▸ DIRECTION: In every one of the records below, change each "darkgreen" to "navy" and reproduce the diagram source lines with nothing else altered. Omit the pictures from your output.

━━━ RECORDS TO PROCESS ━━━

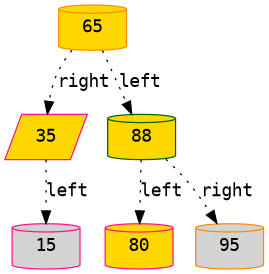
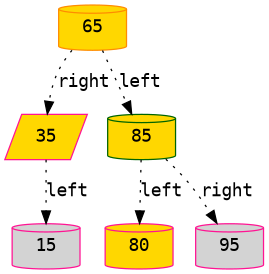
  digraph {
    fontname="DejaVu Sans Mono"
    node [color=deeppink fillcolor=gold fontname="DejaVu Sans Mono" shape=cylinder style=filled]
    edge [fontname="DejaVu Sans Mono" style=dotted]
    n1 [color=darkorange label=65]
    n2 [label=35 shape=parallelogram]
-   n3 [color=darkgreen label=88]
+   n3 [color=darkgreen label=85]
    n4 [fillcolor=lightgrey label=15]
    n5 [label=80]
-   n6 [color=darkorange fillcolor=lightgrey label=95]
+   n6 [fillcolor=lightgrey label=95]
    n1 -> n2 [label=right]
    n1 -> n3 [label=left]
    n2 -> n4 [label=left]
    n3 -> n5 [label=left]
    n3 -> n6 [label=right]
  }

━━━

▸ COMPLETE ANSWER:
  digraph {
    fontname="DejaVu Sans Mono"
    node [color=deeppink fillcolor=gold fontname="DejaVu Sans Mono" shape=cylinder style=filled]
    edge [fontname="DejaVu Sans Mono" style=dotted]
    n1 [color=darkorange label=65]
    n2 [label=35 shape=parallelogram]
-   n3 [color=navy label=88]
+   n3 [color=navy label=85]
    n4 [fillcolor=lightgrey label=15]
    n5 [label=80]
-   n6 [color=darkorange fillcolor=lightgrey label=95]
+   n6 [fillcolor=lightgrey label=95]
    n1 -> n2 [label=right]
    n1 -> n3 [label=left]
    n2 -> n4 [label=left]
    n3 -> n5 [label=left]
    n3 -> n6 [label=right]
  }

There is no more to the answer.